# PROVIDED DATA:
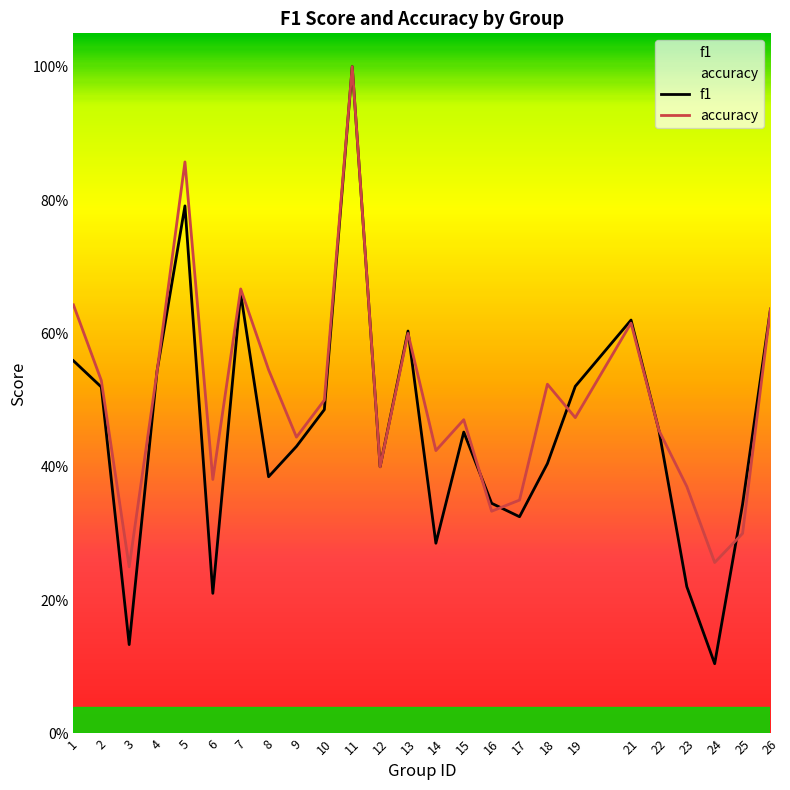

The value of f1 at 9 is 0.7. True or false?

False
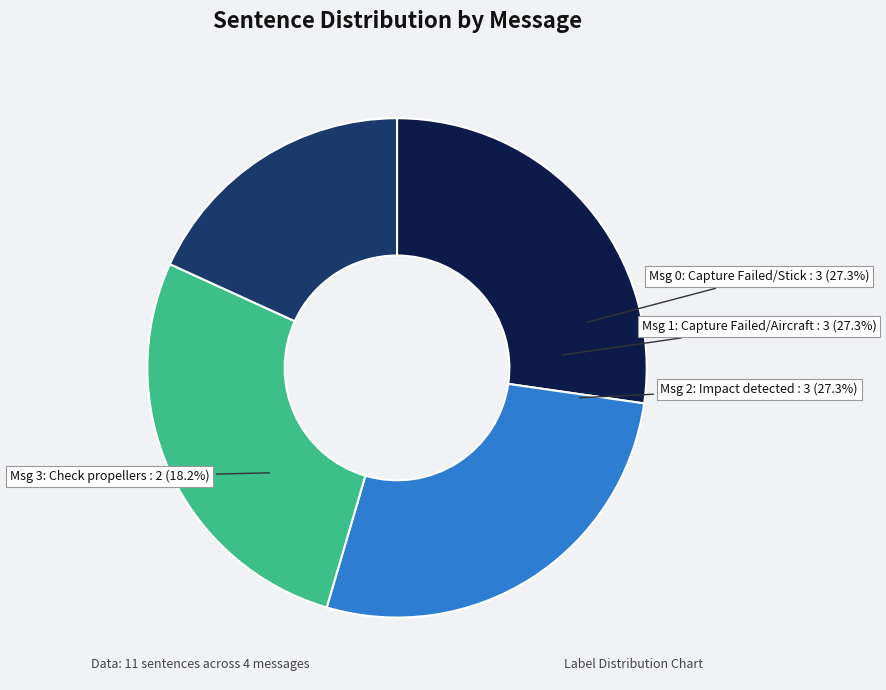

What is the change in value from message_0: Capture Failed . Stick movement to message_3: Check whether propellers?

-1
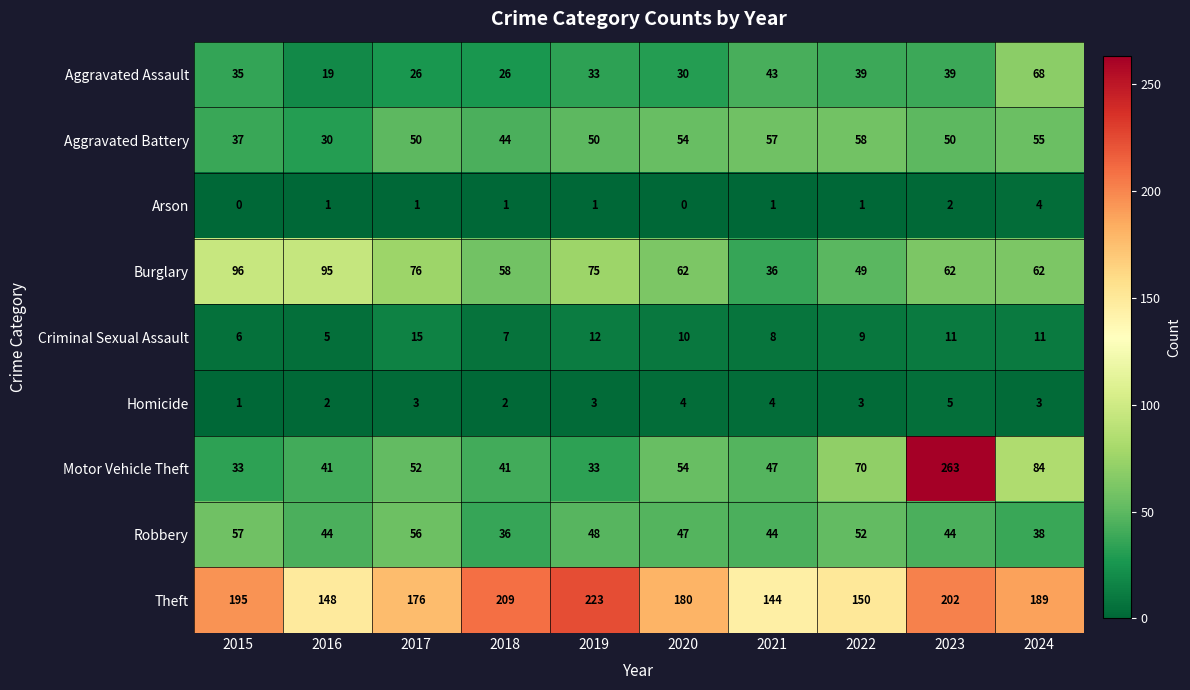

Is the value of Arson at 2021 greater than the value of Theft at 2024?

No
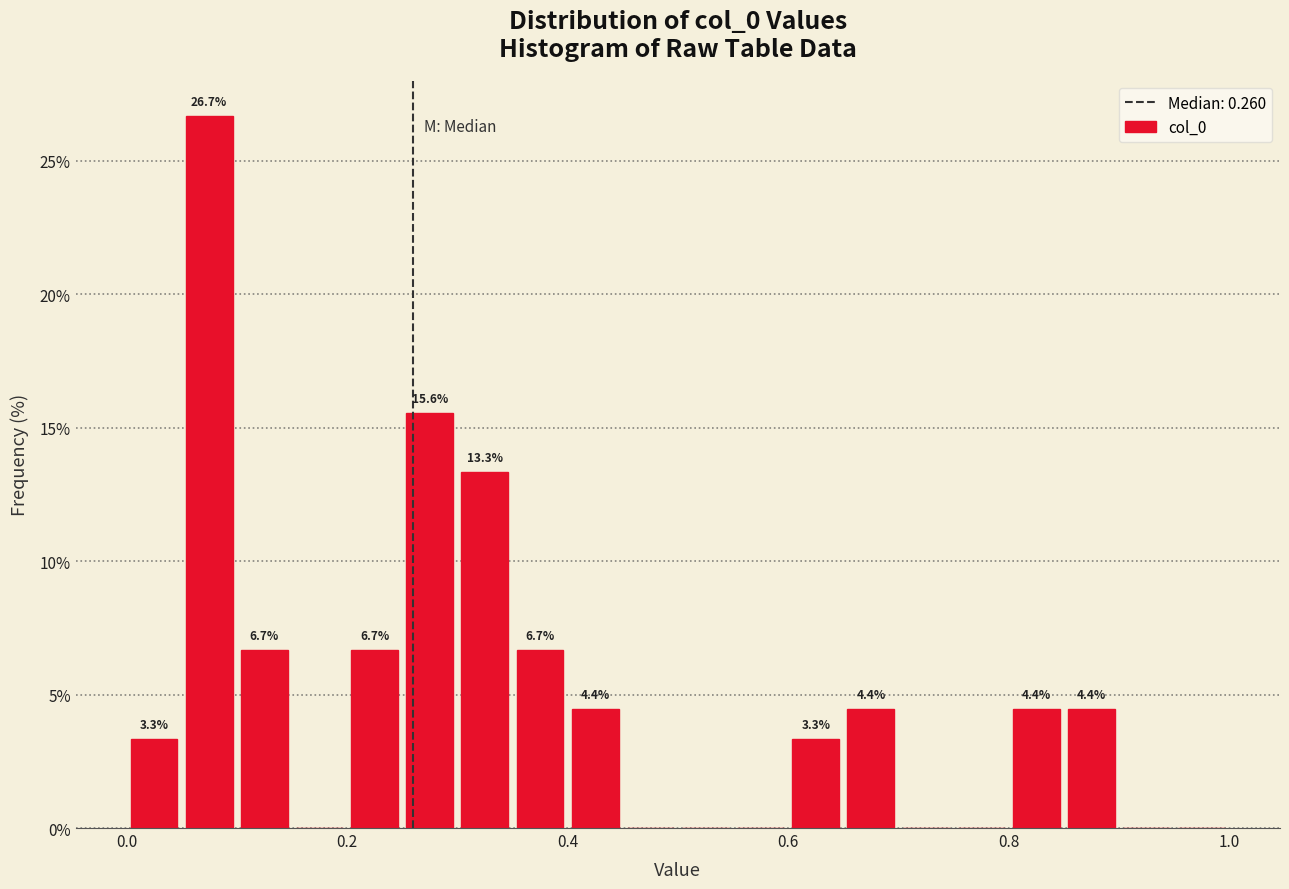

Around what value on the x-axis is the tallest bar? Give the approximate position of its centre, as read against the axis.

0.08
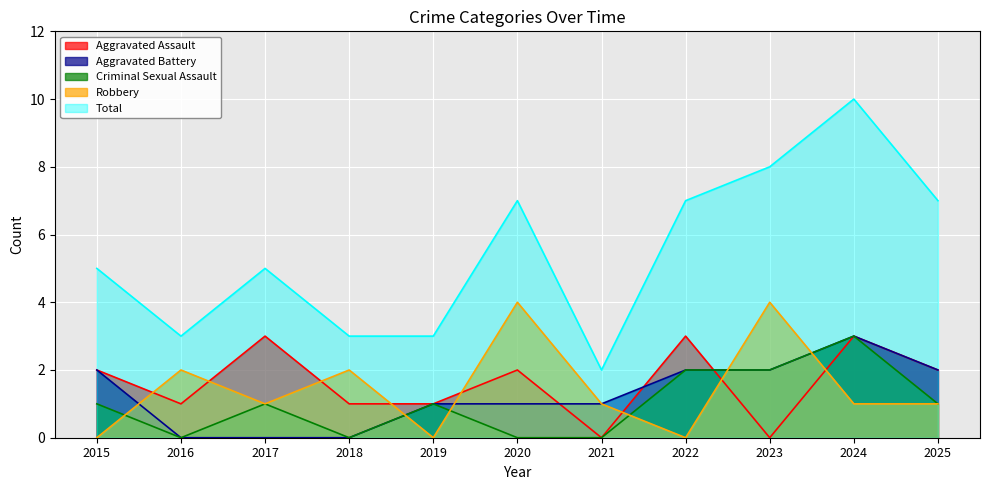

True or false: Aggravated Battery and Aggravated Assault intersect in this chart.

True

# WHAT IS EXPECTED:
Copy the listing above word for word, leaving out the pictures.

# ANSWER FOR THE TASK:
The value of f1 at 9 is 0.7. True or false?

False

What is the change in value from message_0: Capture Failed . Stick movement to message_3: Check whether propellers?

-1

Is the value of Arson at 2021 greater than the value of Theft at 2024?

No

Around what value on the x-axis is the tallest bar? Give the approximate position of its centre, as read against the axis.

0.08

True or false: Aggravated Battery and Aggravated Assault intersect in this chart.

True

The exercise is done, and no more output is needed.